I’ve already accepted the appointment, since delaying to negotiate wouldn’t work in my favor as an applicant, and could make my share of the expenses go up if fares increase. But I’m concerned that if the interview goes well, it may spell trouble down the road. (E.g. have I put myself at a disadvantage during salary negotiations by signalling desperation? Once on the job, will I be working in an institution where reasonable expenses aren’t built into budgets?) Obviously, I haven’t gotten to that bridge yet, but these concerns are real. Is this a red flag, or just par for the course in an employers’ market?Here’s the deal with interview travel expenses:
When an employer has a ton of good local candidates, there’s no incentive for them to pay to bring in candidates from out-of-town. So if you want to be in the running, you may need to assume the cost of getting yourself there (and possibly of relocation too).
For instance, I recently hired for a position where I had two out-of-town candidates come in for interviews. I never even raised the issue of reimbursement and neither did they. I simply said, “We’d love to interview you next week if you can get to D.C.” It wasn’t a specialized job, I had more qualified local candidates than I could interview, and while I was happy to consider them as candidates, I didn’t have sufficient financial motivation to pay to do it.
Now, in other cases, where my candidate pool is more limited, I assume from the start that I’ll probably have to pay to bring in non-local candidates. It really comes down to the nature of the job and the depth of options facing the employer. Remember, this stuff is all business transactions.
All that said, if you do end up in a situation where you’d have to cover your own travel expenses, it’s completely reasonable to say something like, ‘I’m happy to cover my own expenses, but would it be possible for us to conduct a phone interview first to make sure that I’m a strong match?’ (They may say no, but you’re entitled to ask and you’re entitled to decline to fly out.)
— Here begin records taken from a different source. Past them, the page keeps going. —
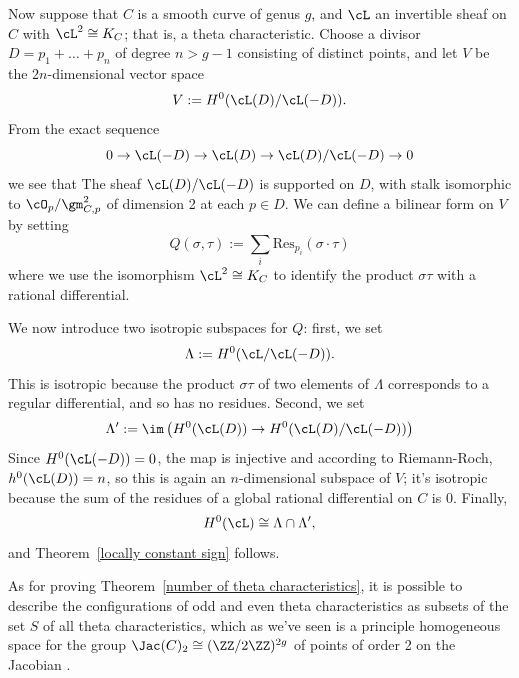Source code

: 
Now suppose that $C$ is a smooth curve of genus $g$, and $\cL$ an invertible sheaf on $C$ with $\cL^2 \cong K_C$; that is, a theta characteristic. Choose a divisor $D = p_1 + \dots + p_n$ of degree $n> g-1$ consisting of distinct points, and let $V$ be the $2n$-dimensional vector space
$$
V := H^0( \cL(D) / \cL(-D) ).
$$
From the exact sequence
$$
0\to \cL(-D) \to \cL(D) \to \cL(D)/\cL(-D) \to 0
$$
we see that 
The sheaf $ \cL(D) / \cL(-D)$ is supported on $D$, with stalk 
isomorphic to $\cO_p/\gm_{C,p}^2$ of dimension 2 at each $p \in D$. We can define a bilinear form on $V$ by setting
$$
Q(\sigma, \tau) := \sum_i \text{Res}_{p_i}(\sigma \cdot \tau)
$$
where we use the isomorphism $\cL^2 \cong K_C$ to identify the product $\sigma\tau$ with a rational differential.

We now introduce two isotropic subspaces for $Q$: first, we set
$$
\Lambda := H^0( \cL / \cL(-D) ).
$$
This is isotropic because the product $\sigma\tau$ of two elements of $\Lambda$ corresponds to a regular differential, and so has no residues.  Second, we set
$$
\Lambda' := \im\left( H^0(\cL(D)) \to H^0( \cL(D) / \cL(-D) ) \right)
$$
Since  $H^0(\cL(-D)) = 0$, the map is injective and according to Riemann-Roch, $h^0(\cL(D)) = n$, so this is again an $n$-dimensional subspace of $V$; it's isotropic because the sum of the residues of a global rational differential on $C$ is 0. Finally, 
$$
H^0(\cL) \cong \Lambda \cap \Lambda',
$$
and Theorem~\ref{locally constant sign} follows.

As for proving Theorem~\ref{number of theta characteristics}, it is possible to describe the configurations of odd and even theta characteristics as subsets of the set $S$ of all theta characteristics, which as we've seen is a principle homogeneous space for the group $\Jac(C)_2 \cong (\ZZ/2\ZZ)^{2g}$ of points of order 2 on the Jacobian \cite{JHPaper}. 


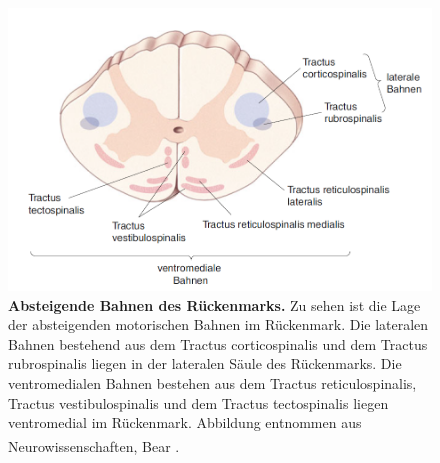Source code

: \documentclass[12pt,a4paper,pdftex]{article}
\begin{document}
\begin{figure}[H]
    \centering
    \includegraphics[width=1\textwidth]{pictures/Bilder_Laura/absteigende_bahnen_rkm.png}
    \caption[Absteigende Bahnen des Rückenmarks]{\textbf{Absteigende Bahnen des Rückenmarks.} Zu sehen ist die Lage der absteigenden motorischen Bahnen im Rückenmark. Die lateralen Bahnen bestehend aus dem Tractus corticospinalis und dem Tractus rubrospinalis liegen in der lateralen Säule des Rückenmarks. Die ventromedialen Bahnen bestehen aus dem Tractus reticulospinalis, Tractus vestibulospinalis und dem Tractus tectospinalis  liegen ventromedial im Rückenmark. Abbildung entnommen aus Neurowissenschaften, Bear \textsuperscript{\cite[14]{neurowissenschaften_baer}}.}
    \label{fig:abst_Rueckenmark}
\end{figure}
\end{document}
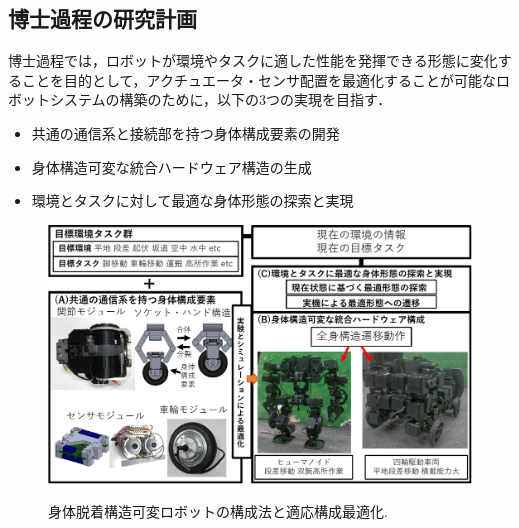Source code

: \documentclass[twocolumn]{d-abst}
\begin{document}
\subsection{博士過程の研究計画}
博士過程では，ロボットが環境やタスクに適した性能を発揮できる形態に変化することを目的として，アクチュエータ・センサ配置を最適化することが可能なロボットシステムの構築のために，以下の3つの実現を目指す．
\begin{itemize}
\item 共通の通信系と接続部を持つ身体構成要素の開発
\item 身体構造可変な統合ハードウェア構造の生成
\item 環境とタスクに対して最適な身体形態の探索と実現
\end{itemize}

\begin{figure}[tbh]
 \begin{center}
  \begin{minipage}{1.0\columnwidth}
    \includegraphics[width=\columnwidth]{4_matome.pdf}
   \caption{身体脱着構造可変ロボットの構成法と適応構成最適化.}
  \end{minipage}
  \label{figure:nowprinting}
 \end{center}
\end{figure}
\end{document}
It’s also reasonable to say, “I’m extremely interested in this job and happy to pay my own way out there if you think I’m likely to be a strong match. However, given that money is tight for everyone right now, could you give me an idea of how strong a candidate you think I am?” Their answer may help you decide, since there’s a big difference between “you’re our leading candidate” and “we’re interviewing six people and you’re all about evenly qualified” in terms of the risk you’re paying for.
So, back to your questions — have you put yourself at a disadvantage during salary negotiations by signaling desperation? No, I don’t think that flying yourself out signals desperation. You’ve simply signaled that you’re interested in the job, which you’d also signal by, you know, applying and interviewing. (I hope you’ve first ascertained that the salary is in a range you’d accept though — you don’t want to fly yourself out and then discover later on that you’re wildly out of their price range.)
And once on the job, would you be working somewhere without reasonable expenses built into budgets? Again, I don’t see reason to assume that, for the reasons I explained above. But if given a job offer, you could certainly ask about budgets and resources.
Ultimately, travel expenses are — in many but not all cases — one of the many casualties of this bad job market. If you want a job outside of your local area, the large number of candidates competing with you means that there’s a good chance the employer isn’t going to be motivated to cover your costs.